In the graph below, y = x, the mapping is unbiased, no part of the output range has been squashed.

However if we were to bend the line so that it still goes through (0,0) and (1,1) but is curved then we could skew the mapping as demonstrated below:

The graph on the left skews the output such that there is a bias for smaller numbers; all inputs which are less than 0.6 will be mapped to be closer to 0.0 whilst the rest of the inputs will be mapped to be closer to 1.0. On the other hand, the graph on the right skews the output such that there is a bias for larger numbers; only inputs smaller than 0.4 will be mapped to be closer to 0.0 whilst the rest of the inputs will be mapped to be closer to 1.0. Also, in the graph on the left, the smaller the number the greater the chance of it being returned whilst in the graph on the right, the larger the number the greater the chance of it being returned.

We would like to devise a function which will give us this curve, and to some how parameterise the curvature so that the bias can be made stronger or weaker. Such a curve is given by the exponent function
y = x^k           (1)
which, given that k is positive, goes through (0,0) and (1,1) and which different values of k will change the curvature such that when k is between 0.0 and 1.0 the curvature will be going flatter and when k is between 1.0 and infinity the curvature will be going steeper.

In order to control the curvature we shall allow the user to specify a point which the curve is to pass through. To find which value of k will go through the point (x',y'), we make k subject of the formula in (1) after substituting x with x' and y with y' and we get
k = ln y' / ln x'           (2)
and by substituting (2) into (1) we get
y = x^(ln y' / ln x')           (3)
which is useful for describing our curve, provided both y' and x' are between 0 and 1, both not included.

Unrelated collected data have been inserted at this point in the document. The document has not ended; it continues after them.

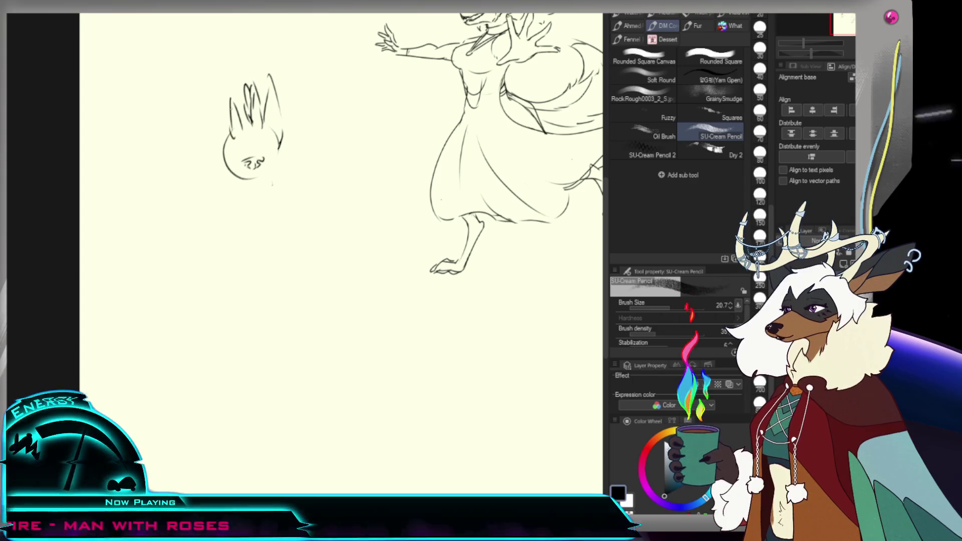
pyautogui.moveTo(230, 124); pyautogui.dragTo(221, 87)
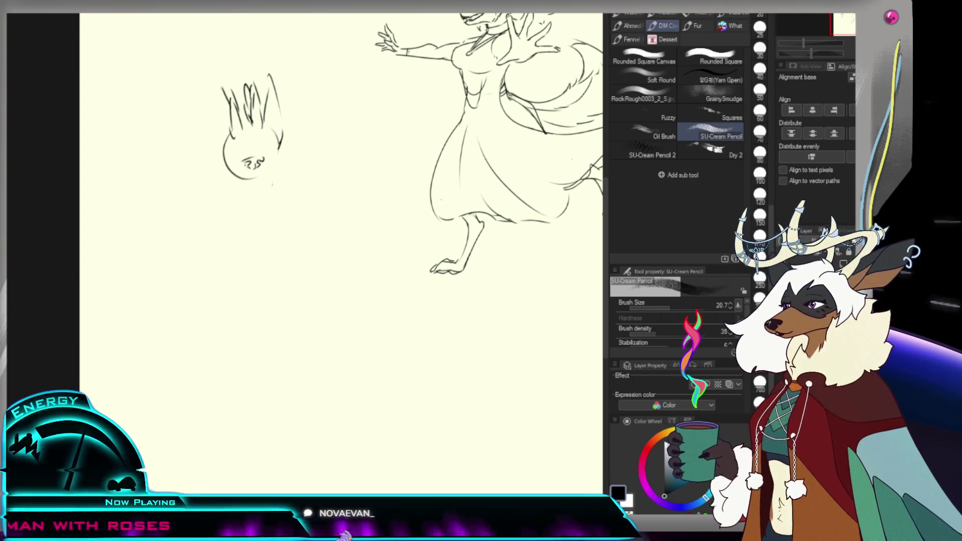
pyautogui.press('ctrl+z')
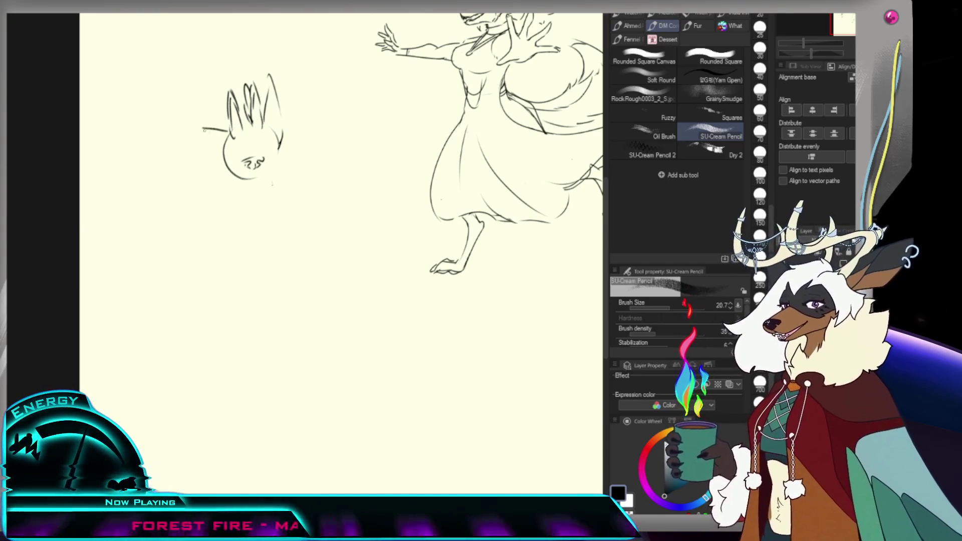
# Step: Draw a large pointed ear left of the head and a curved jaw beneath it
pyautogui.moveTo(203, 129); pyautogui.dragTo(163, 157)
pyautogui.press('ctrl+z')
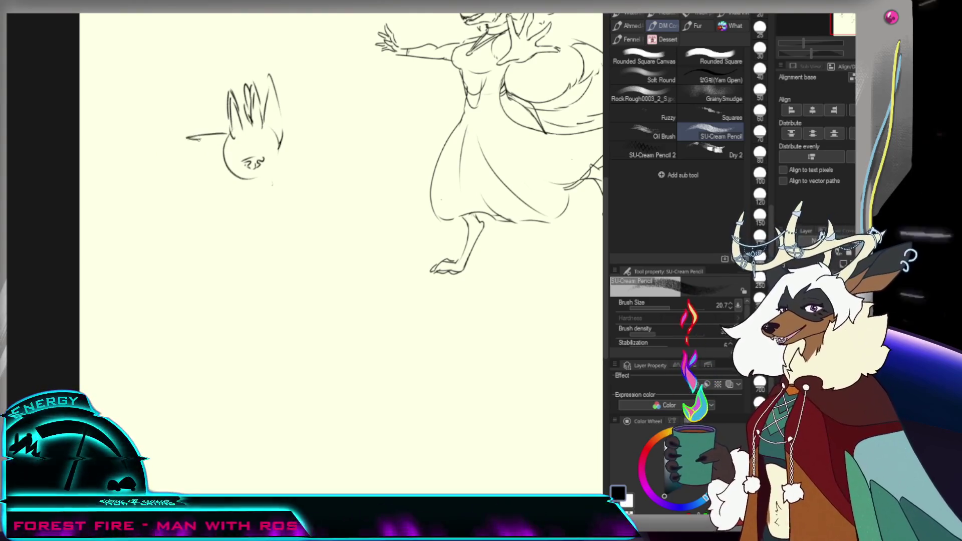
pyautogui.moveTo(188, 136)
pyautogui.mouseDown()
pyautogui.moveTo(167, 163)
pyautogui.moveTo(220, 160)
pyautogui.mouseUp()
pyautogui.press('ctrl+z')
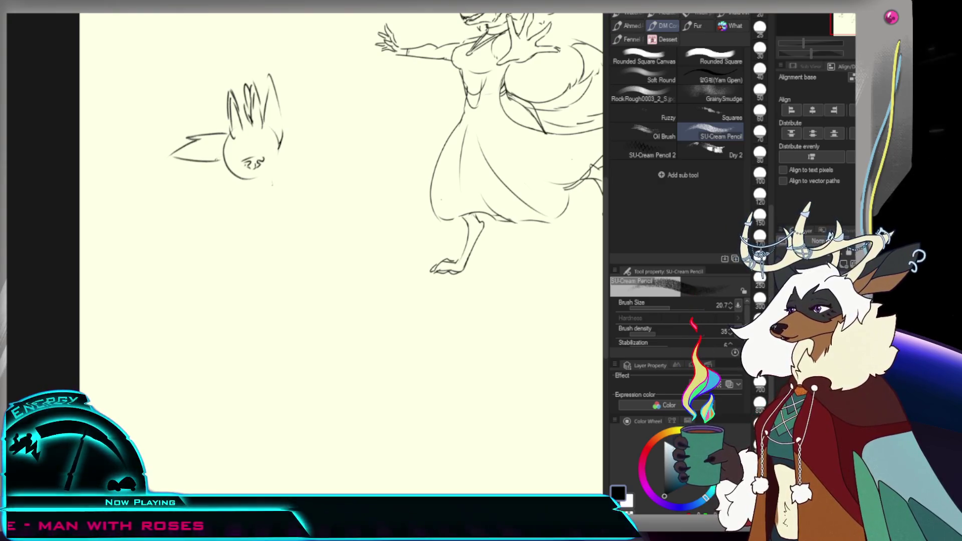
pyautogui.press('ctrl+z')
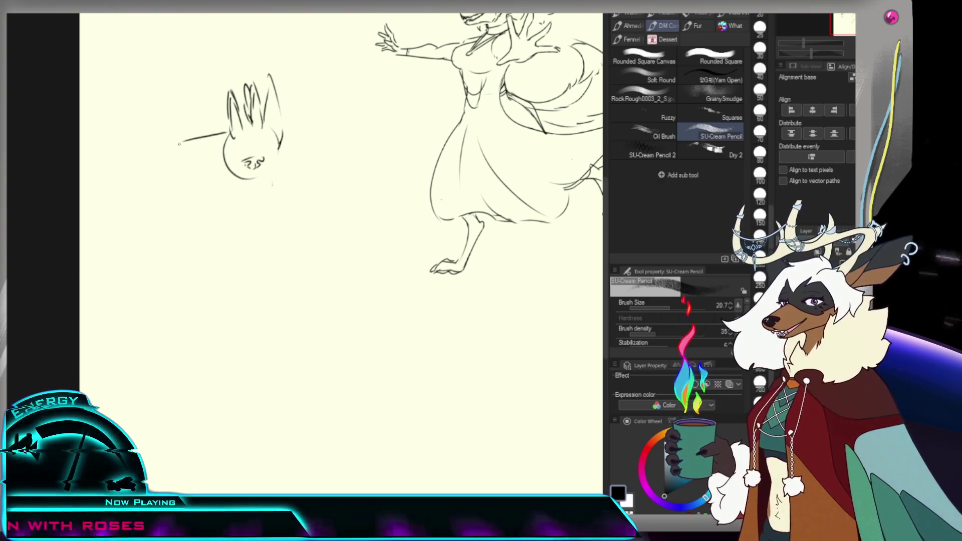
pyautogui.moveTo(204, 163)
pyautogui.mouseDown()
pyautogui.moveTo(219, 160)
pyautogui.moveTo(228, 136)
pyautogui.moveTo(213, 148)
pyautogui.mouseUp()
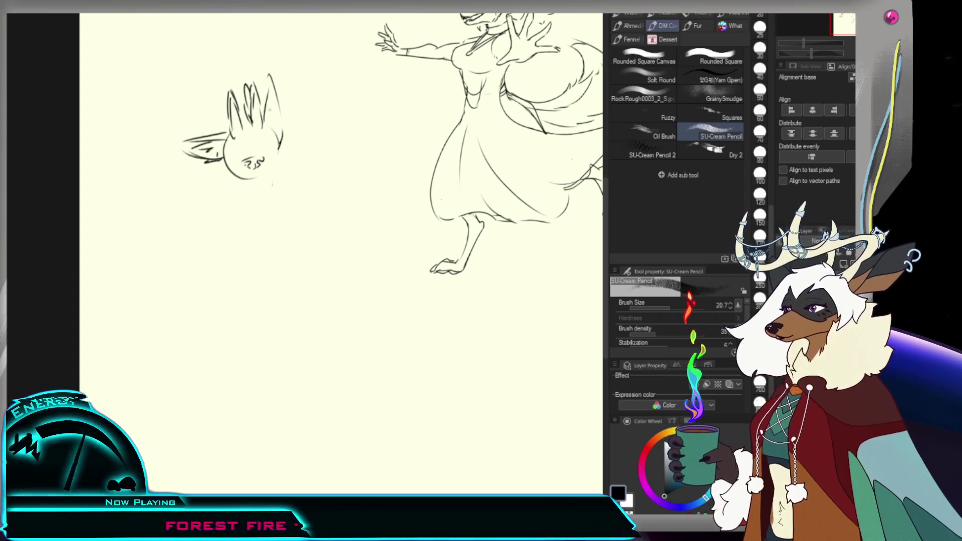
pyautogui.moveTo(237, 184); pyautogui.dragTo(295, 161)
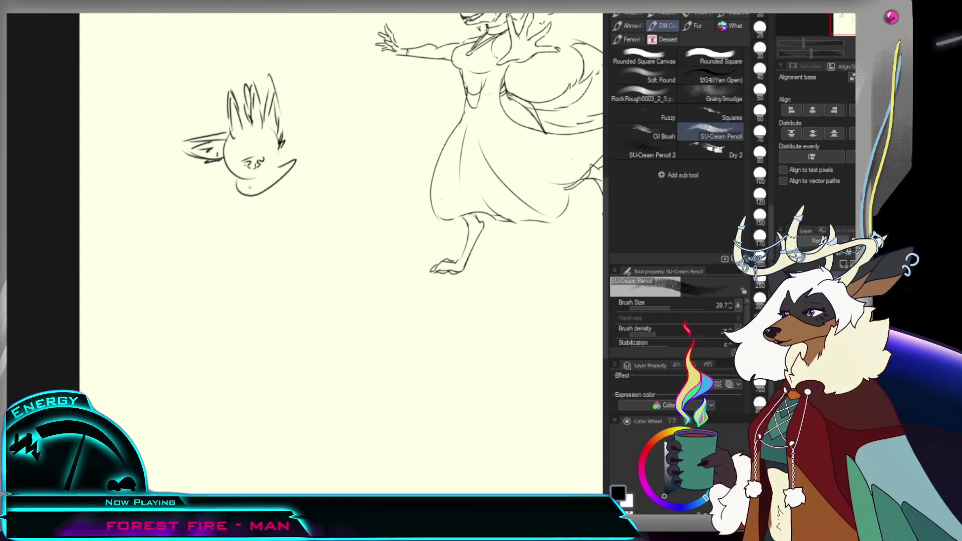
# Step: Sketch the heavy-lidded eyes with lower-lid strokes
pyautogui.scroll(3, 254, 105)
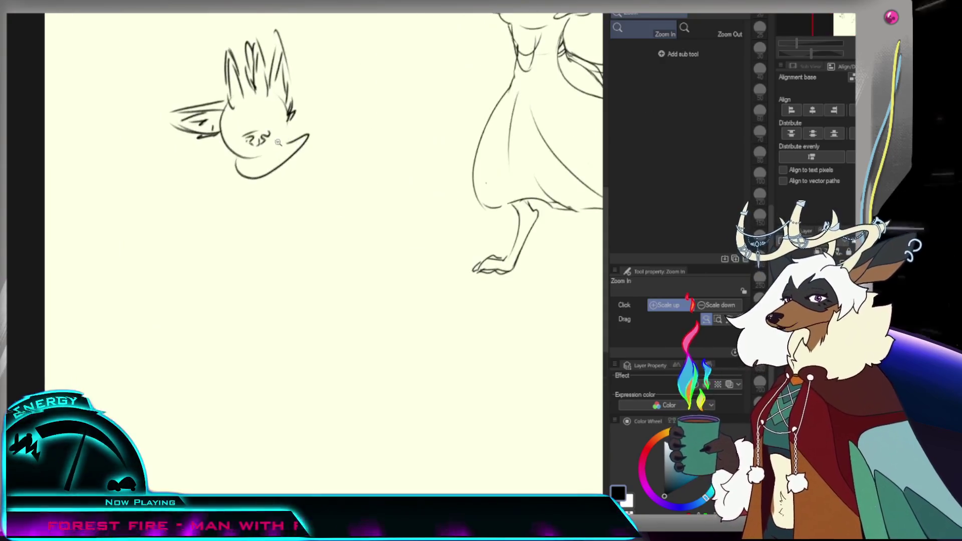
pyautogui.moveTo(258, 114); pyautogui.dragTo(285, 109)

However we would like the way we control the curvature to be more meaningful to the user. So instead we let the user provide just one variable, called the bias, which will be the x value which will be mapped to 0.5, hence all smaller values will be mapped to be less than 0.5 and all greater values will be mapped to be more than 0.5. To do this, we set y' to be 0.5, so that x' will be the bias, that is, the x value which gives 0.5. After modifying equation (3), the new equation is
y = x^(ln 0.5 / ln b)           (4)
where b is the bias.

The following graphs are obtained for different values of b:

The following statistics demonstrate the validity of the function. Again 10000 random numbers are generated using Python's random.random() except that this time we shall pass the random numbers to the devised funtion as x using different values for b and all cases use a seed of 0:


So using this function we can easily give a bias to random number generators. The only problem with it is that a bias of zero or one will result in a log of zero and division by zero respectively and hence cannot be done.

To bias a random number generator which gives random fractions so that it is biased towards numbers closer to 1 or 0, use the equation y = x^(ln 0.5 / ln b) where x is the unbiased random number, b is the fraction of numbers to be less than 0.5 and y is the biased random number.


  1. Hi there,

    I tried to implement this in javascript and i couldnt get it to work for me. Could you please tell me how i've got it wrong.

    function bias(x,b)
    //Where x is the unbiased random number
    //Where b is the fraction of numbers to be less than 0.5
    return Math.pow(x, (Math.log(0.5) / Math.log(b)));

  2. It could be possible that i have not interpreted the formula correctly, or that I am using it wrong.

    When i use it like this i am hoping to get a number that is randomly biased towards 0.

    var biasedNumber = bias(550, 0.8);

  3. The random number must be between 0 and 1 for this to work. You can use Math.random() to get an unbiased random number.

    That said, if you want to use a particular range of random numbers, you first get a biased random number which is between 0 and 1 like so:

    var biasedNumberFraction = Math.pow(Math.random(), (Math.log(0.5) / Math.log(0.8)));

    And then you use this random fraction like so:

    var biasedNumber = (max - min) * biasedNumberFraction + min;

    where max and min are the maximum and minimum numbers in the range that you are interested in.

  4. What about making the bias hover about a point in the middle? A standard deviation / bell-curve sort of thing?

    1. I don't think it can be used for such an application. Bell curves are used to bias the numbers towards the middle, this is used to bias the numbers towards an extreme. There are different distributions for different applications.